O Supremo Tribunal Federal (STF) retomará na quarta-feira, 10 de junho de 2026, a partir das 14h, o julgamento de recursos interpostos por grandes plataformas digitais relacionadas ao Marco Civil da Internet. Os ministros da Corte vão avaliar os pedidos feitos pelas big techs, que questionam a decisão anterior que estabeleceu novas normas de responsabilização das empresas por conteúdos veiculados por usuários.
As empresas alegam que existem omissões, obscuridades e contradições na decisão proferida, solicitando assim esclarecimentos sobre a extensão das normas definidas pelo Supremo.
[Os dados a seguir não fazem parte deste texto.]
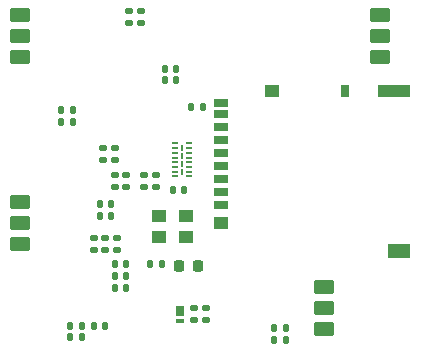
<source format=gbr>
%TF.GenerationSoftware,KiCad,Pcbnew,9.0.1*%
%TF.CreationDate,2025-05-02T13:40:16-04:00*%
%TF.ProjectId,Control Board V2,436f6e74-726f-46c2-9042-6f6172642056,rev?*%
%TF.SameCoordinates,Original*%
%TF.FileFunction,Paste,Bot*%
%TF.FilePolarity,Positive*%
%FSLAX46Y46*%
G04 Gerber Fmt 4.6, Leading zero omitted, Abs format (unit mm)*
G04 Created by KiCad (PCBNEW 9.0.1) date 2025-05-02 13:40:16*
%MOMM*%
%LPD*%
G01*
G04 APERTURE LIST*
G04 Aperture macros list*
%AMRoundRect*
0 Rectangle with rounded corners*
0 $1 Rounding radius*
0 $2 $3 $4 $5 $6 $7 $8 $9 X,Y pos of 4 corners*
0 Add a 4 corners polygon primitive as box body*
4,1,4,$2,$3,$4,$5,$6,$7,$8,$9,$2,$3,0*
0 Add four circle primitives for the rounded corners*
1,1,$1+$1,$2,$3*
1,1,$1+$1,$4,$5*
1,1,$1+$1,$6,$7*
1,1,$1+$1,$8,$9*
0 Add four rect primitives between the rounded corners*
20,1,$1+$1,$2,$3,$4,$5,0*
20,1,$1+$1,$4,$5,$6,$7,0*
20,1,$1+$1,$6,$7,$8,$9,0*
20,1,$1+$1,$8,$9,$2,$3,0*%
G04 Aperture macros list end*
%ADD10RoundRect,0.140000X0.140000X0.170000X-0.140000X0.170000X-0.140000X-0.170000X0.140000X-0.170000X0*%
%ADD11RoundRect,0.200000X-0.650000X-0.400000X0.650000X-0.400000X0.650000X0.400000X-0.650000X0.400000X0*%
%ADD12RoundRect,0.135000X0.185000X-0.135000X0.185000X0.135000X-0.185000X0.135000X-0.185000X-0.135000X0*%
%ADD13RoundRect,0.140000X-0.140000X-0.170000X0.140000X-0.170000X0.140000X0.170000X-0.140000X0.170000X0*%
%ADD14RoundRect,0.050000X-0.200000X0.050000X-0.200000X-0.050000X0.200000X-0.050000X0.200000X0.050000X0*%
%ADD15R,0.280000X0.490000*%
%ADD16RoundRect,0.135000X-0.135000X-0.185000X0.135000X-0.185000X0.135000X0.185000X-0.135000X0.185000X0*%
%ADD17R,1.300000X1.100000*%
%ADD18RoundRect,0.140000X0.170000X-0.140000X0.170000X0.140000X-0.170000X0.140000X-0.170000X-0.140000X0*%
%ADD19RoundRect,0.140000X-0.170000X0.140000X-0.170000X-0.140000X0.170000X-0.140000X0.170000X0.140000X0*%
%ADD20RoundRect,0.135000X-0.185000X0.135000X-0.185000X-0.135000X0.185000X-0.135000X0.185000X0.135000X0*%
%ADD21RoundRect,0.135000X0.135000X0.185000X-0.135000X0.185000X-0.135000X-0.185000X0.135000X-0.185000X0*%
%ADD22RoundRect,0.075000X-0.275000X0.390000X-0.275000X-0.390000X0.275000X-0.390000X0.275000X0.390000X0*%
%ADD23RoundRect,0.075000X-0.275000X0.075000X-0.275000X-0.075000X0.275000X-0.075000X0.275000X0.075000X0*%
%ADD24R,1.200000X0.700000*%
%ADD25R,0.800000X1.000000*%
%ADD26R,2.800000X1.000000*%
%ADD27R,1.200000X1.000000*%
%ADD28R,1.900000X1.300000*%
%ADD29RoundRect,0.218750X-0.218750X-0.256250X0.218750X-0.256250X0.218750X0.256250X-0.218750X0.256250X0*%
G04 APERTURE END LIST*
D10*
%TO.C,C11*%
X73660000Y-117000000D03*
X72700000Y-117000000D03*
%TD*%
D11*
%TO.C,J30*%
X59750000Y-121556000D03*
X59750000Y-119778000D03*
X59750000Y-118000000D03*
%TD*%
D12*
%TO.C,R2*%
X67940000Y-122110000D03*
X67940000Y-121090000D03*
%TD*%
D13*
%TO.C,C2*%
X67790000Y-124280000D03*
X68750000Y-124280000D03*
%TD*%
D11*
%TO.C,J32*%
X59750000Y-105778000D03*
X59750000Y-104000000D03*
X59750000Y-102222000D03*
%TD*%
D14*
%TO.C,U5*%
X74090000Y-113080000D03*
X74090000Y-113480000D03*
X74090000Y-113880000D03*
X74090000Y-114280000D03*
X74090000Y-114680000D03*
X74090000Y-115080000D03*
X74090000Y-115480000D03*
X74090000Y-115880000D03*
X72840000Y-115880000D03*
X72840000Y-115480000D03*
X72840000Y-115080000D03*
X72840000Y-114680000D03*
X72840000Y-114280000D03*
X72840000Y-113880000D03*
X72840000Y-113480000D03*
X72840000Y-113080000D03*
D15*
X73465000Y-115530000D03*
X73465000Y-114830000D03*
X73465000Y-114130000D03*
X73465000Y-113430000D03*
%TD*%
D16*
%TO.C,R18*%
X63240000Y-110250000D03*
X64260000Y-110250000D03*
%TD*%
D13*
%TO.C,C30*%
X81270000Y-129720000D03*
X82230000Y-129720000D03*
%TD*%
D10*
%TO.C,C1*%
X66980000Y-128500000D03*
X66020000Y-128500000D03*
%TD*%
D17*
%TO.C,Y2*%
X71500000Y-119200000D03*
X73800000Y-119200000D03*
X73800000Y-121000000D03*
X71500000Y-121000000D03*
%TD*%
D18*
%TO.C,C33*%
X67750000Y-114460000D03*
X67750000Y-113500000D03*
%TD*%
D19*
%TO.C,C25*%
X68750000Y-115770000D03*
X68750000Y-116730000D03*
%TD*%
D20*
%TO.C,R9*%
X75500000Y-126990000D03*
X75500000Y-128010000D03*
%TD*%
D10*
%TO.C,C6*%
X71730000Y-123250000D03*
X70770000Y-123250000D03*
%TD*%
D21*
%TO.C,R7*%
X75260000Y-110000000D03*
X74240000Y-110000000D03*
%TD*%
D13*
%TO.C,C5*%
X67790000Y-123250000D03*
X68750000Y-123250000D03*
%TD*%
D11*
%TO.C,J31*%
X85500000Y-128778000D03*
X85500000Y-127000000D03*
X85500000Y-125222000D03*
%TD*%
D13*
%TO.C,C8*%
X66520000Y-119250000D03*
X67480000Y-119250000D03*
%TD*%
D18*
%TO.C,C35*%
X66940000Y-122080000D03*
X66940000Y-121120000D03*
%TD*%
D16*
%TO.C,R19*%
X63240000Y-111250000D03*
X64260000Y-111250000D03*
%TD*%
D11*
%TO.C,J33*%
X90250000Y-105806000D03*
X90250000Y-104028000D03*
X90250000Y-102250000D03*
%TD*%
D18*
%TO.C,C16*%
X70250000Y-116750000D03*
X70250000Y-115790000D03*
%TD*%
D22*
%TO.C,D5*%
X73250000Y-127250000D03*
D23*
X73250000Y-128135000D03*
%TD*%
D13*
%TO.C,C7*%
X67790000Y-125310000D03*
X68750000Y-125310000D03*
%TD*%
D12*
%TO.C,R22*%
X66750000Y-114510000D03*
X66750000Y-113490000D03*
%TD*%
D20*
%TO.C,R21*%
X69000000Y-101890000D03*
X69000000Y-102910000D03*
%TD*%
D10*
%TO.C,C3*%
X64980000Y-128500000D03*
X64020000Y-128500000D03*
%TD*%
%TO.C,C4*%
X64980000Y-129500000D03*
X64020000Y-129500000D03*
%TD*%
D13*
%TO.C,C31*%
X81270000Y-128750000D03*
X82230000Y-128750000D03*
%TD*%
%TO.C,C23*%
X72020000Y-106750000D03*
X72980000Y-106750000D03*
%TD*%
D24*
%TO.C,J2*%
X76775000Y-118275000D03*
X76775000Y-117175000D03*
X76775000Y-116075000D03*
X76775000Y-114975000D03*
X76775000Y-113875000D03*
X76775000Y-112775000D03*
X76775000Y-111675000D03*
X76775000Y-110575000D03*
X76775000Y-109625000D03*
D25*
X87275000Y-108675000D03*
D26*
X91425000Y-108675000D03*
D27*
X81075000Y-108675000D03*
X76775000Y-119825000D03*
D28*
X91875000Y-122175000D03*
%TD*%
D20*
%TO.C,R20*%
X70000000Y-101890000D03*
X70000000Y-102910000D03*
%TD*%
D18*
%TO.C,C17*%
X71250000Y-116730000D03*
X71250000Y-115770000D03*
%TD*%
D13*
%TO.C,C22*%
X72020000Y-107750000D03*
X72980000Y-107750000D03*
%TD*%
D29*
%TO.C,FB1*%
X73212500Y-123500000D03*
X74787500Y-123500000D03*
%TD*%
D18*
%TO.C,C36*%
X66000000Y-122080000D03*
X66000000Y-121120000D03*
%TD*%
D13*
%TO.C,C9*%
X66520000Y-118250000D03*
X67480000Y-118250000D03*
%TD*%
D19*
%TO.C,C24*%
X67750000Y-115770000D03*
X67750000Y-116730000D03*
%TD*%
D20*
%TO.C,R8*%
X74500000Y-126990000D03*
X74500000Y-128010000D03*
%TD*%
M02*

</source>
Em junho de 2025, o STF já havia declarado inconstitucional o artigo 19 do Marco Civil, que condicionava a responsabilização civil das plataformas ao descumprimento de uma ordem judicial para remoção de conteúdo.
Com essa determinação, as plataformas digitais passaram a ter a obrigação de tomar medidas para impedir a disseminação de conteúdos ilícitos considerados graves, podendo ser responsabilizadas mesmo sem uma ordem judicial prévia. Entre os tipos de conteúdo que podem levar à responsabilização das empresas estão aqueles relacionados a terrorismo, atos antidemocráticos, incentivo ao suicídio, discriminação, violência contra mulheres, exploração sexual de crianças e adolescentes, e tráfico de pessoas.
No entanto, para os crimes contra a honra, como calúnia, difamação e injúria, a exigência de uma ordem judicial para remoção do conteúdo e eventual responsabilização das plataformas continua em vigor. É importante ressaltar que as regras estabelecidas não se aplicam a serviços de e-mail, mensagens privadas e reuniões fechadas por voz ou vídeo.
A decisão do STF foi publicada em 5 de novembro de 2025 e serviu de base para os recursos que estão agora sendo analisados. O desfecho deste julgamento pode ter implicações significativas sobre a forma como as plataformas digitais operam e gerenciam conteúdos em suas redes, além de influenciar o debate mais amplo sobre a responsabilidade das empresas de tecnologia na moderação de conteúdo online.